Extracted items:
--

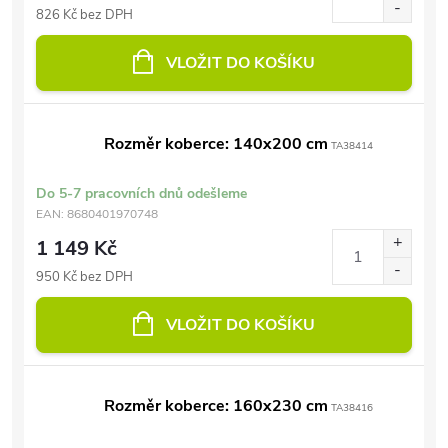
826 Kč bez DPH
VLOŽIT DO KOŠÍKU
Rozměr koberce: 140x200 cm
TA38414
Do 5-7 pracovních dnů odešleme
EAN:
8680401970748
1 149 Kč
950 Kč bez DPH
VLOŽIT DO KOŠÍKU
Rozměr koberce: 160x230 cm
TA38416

--

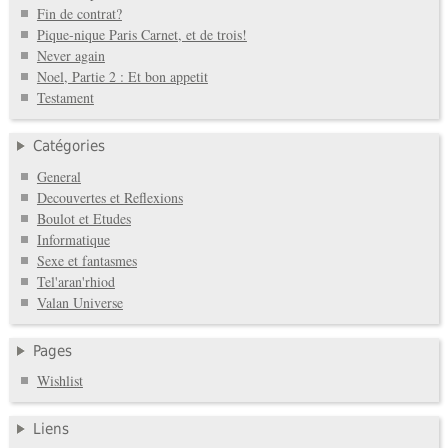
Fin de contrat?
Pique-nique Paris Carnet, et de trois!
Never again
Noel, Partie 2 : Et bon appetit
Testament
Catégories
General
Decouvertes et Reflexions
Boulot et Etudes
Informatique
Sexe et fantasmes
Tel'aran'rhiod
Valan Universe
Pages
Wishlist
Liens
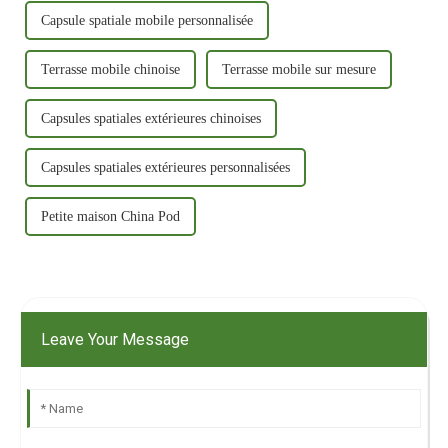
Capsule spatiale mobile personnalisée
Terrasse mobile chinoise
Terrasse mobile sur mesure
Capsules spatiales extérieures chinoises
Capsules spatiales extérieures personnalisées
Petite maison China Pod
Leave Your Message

--

■ **What is being asked**: Which lines in the items above contain the string "Capsules"? Report each of those lines in full.

■ **The answer**:
Capsules spatiales extérieures chinoises
Capsules spatiales extérieures personnalisées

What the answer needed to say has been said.